Even terug naar Pasen

 

Pasen ligt weer achter ons.  Ik kijk met gemengde gevoelens op het Paasweekeinde terug. Aan de ene kant ervoer ik het als heel inspirerend. Op vrijdagavond woonde ik een avondmaalsviering bij in mijn plaatselijke gemeente.  Op zaterdagmorgen was ik de gastspreker in de Adventgemeente in Utrecht, waar ik over het goede nieuws van de opstanding preekte, nadat de gemeente eerst samen van een Paasontbijt had genoten.

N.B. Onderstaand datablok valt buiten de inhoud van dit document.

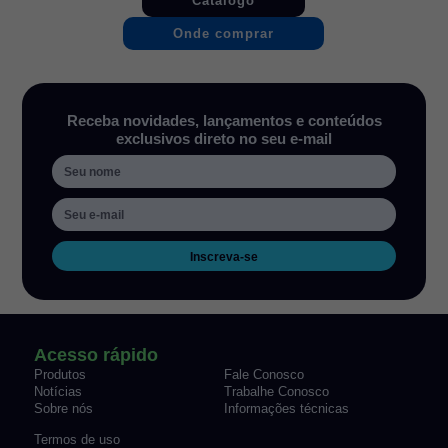
Catálogo
Onde comprar
Receba novidades, lançamentos e conteúdos
exclusivos direto no seu e-mail
Inscreva-se
Acesso rápido
Produtos
Fale Conosco
Notícias
Trabalhe Conosco
Sobre nós
Informações técnicas
Termos de uso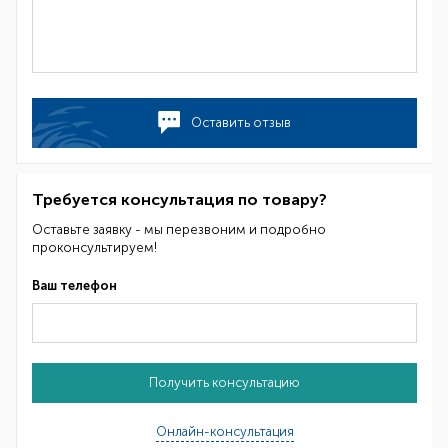
Оставить отзыв
Требуется консультация по товару?
Оставьте заявку - мы перезвоним и подробно
проконсультируем!
Ваш телефон
Получить консультацию
Онлайн-консультация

Het avondmaal was voor mij vooral bijzonder omdat ik tamelijk zelden de gelegenheid heb om aan het avondmaal deel te nemen. Ik preek bijna elke week, in allerlei verschillende gemeenten in den lande. Ik heb geen ‘eigen’ gemeente en vul de gaten in het preekrooster elders. Maar dat betekent wel dat, als er ergens een avondmaal gepland is, gewoonlijk de ‘eigen’ predikant voorgaat en niet iemand die vanuit Zeewolde wordt ingevlogen.

Op ‘witte donderdag’ werd in Amersfoort het spektakelstuk De Passion opgevoerd in de open lucht. Met veel zang en muziek, maar ook met andere media, werden het lijden en de dood van Christus uitgebeeld. Het was voor de zevende keer dat een dergelijk productie werd gemaakt. Ruim 20.000 bezoekers waren naar Amersfoort gekomen, ondanks de strenge veiligheidsmaatregelen—die begrijpelijk waren na de bloedige terreuraanslagen eerder in die week in Brussel. Niet minder dan ruim vier miljoen mensen keken naar de televisieregistratie van het gebeuren, dat wil zeggen een kwart van alle mensen in ons land!

Maar het Paasgebeuren wordt gemakkelijk opgeslokt door andere dingen. Ik was teleurgesteld toen ik (zoals ik dagelijks doe) de website van de Adventkerk van Nederland bezocht. Ik had toch wel op zijn minst een korte Paasmeditatie verwacht. Maar nee hoor. Het belangrijkste nieuws was niet de opstanding van Christus maar de kerkelijke begroting voor 2016! Wat een misser.

Op landelijk niveau werd de dood en opstanding van Jezus Christus overschaduwd door het overlijden van Johan Cruyff op 68-jarige leeftijd. Hij wordt geroemd als een van de beste voetballers aller tijden. Ik neem dat graag aan, als de experts van de ronde bal dat zeggen. Ik heb er totaal geen verstand van en ik vind het niet erg als dat zo blijft. Ik besef echter dat Cruyff voor heel veel mensen een groot idool was en ook dat hij in veel opzochten een fantastische ambassadeur was voor Nederland. Dat er dus veel aandacht besteed werd aan zijn dood lag voor de hand. Het was al enige tijd bekend dat Cruyff aan longkanker leed en dus hadden de media de nodige voorbereidingen kunnen treffen om breed uit te pakken. Maar ik had toch niet verwacht dat, nota bene, op Goede Vrijdag mijn krant—Dagblad Trouw, een van origine christelijke krant—niet alleen de gehele voorpagina vulde met een foto van onze beroemde voetballer, maar ook twaalf (!) pagina’s aan hem wijdde. In de media hoorde ik een aantal vergelijkingen tussen de twee JC’s—Jezus Christus en Johan Cruyff. Duidelijk bleek dat men over het algemeen meer op had met de voetballende JC dan met de Man van Smarten.

Maar nog even terug naar De Passion.  De belangstelling ervoor is zowel bemoedigend als opmerkelijk. Uit het pas verschenen rapport God in Nederland—dat eens per tien jaar de stand van zaken ten aanzien van geestelijke zaken in ons land opneemt—gaat het steeds slechter met kerk en religie. En dat geldt zeker voor het soort religie dat zich uit via kerkelijke kanalen. Maar er is nog steeds veel spiritualiteit in Nederland en God is bepaald niet door iedereen afgeschreven. De vraag is natuurlijk vooral hoe de kerken (inclusief ‘mijn’ kerk) aansluiting kunnen vinden bij deze nieuwe vormen van geloof en spiritualiteit. Misschien is dat voor de traditionele kerken niet meer mogelijk, maar moeten nieuwe kerkvormen ontstaan, die dat wel kunnen. Ik durf de Engelse term emerging church haast niet te gebruiken, want die roept bij velen negatieve gevoelens op. Maar ik ben ervan overtuigd dat de Geest de ruimte moet krijgen om nieuwe vormen van gemeente-zijn te laten opkomen (emerge), waar de mens van 2016 de antwoorden vind voor de vragen van nu en waar de opgestane Heer kan verschijnen aan mensen die hem tussen de tradities van voorheen niet meer kunnen herkennen.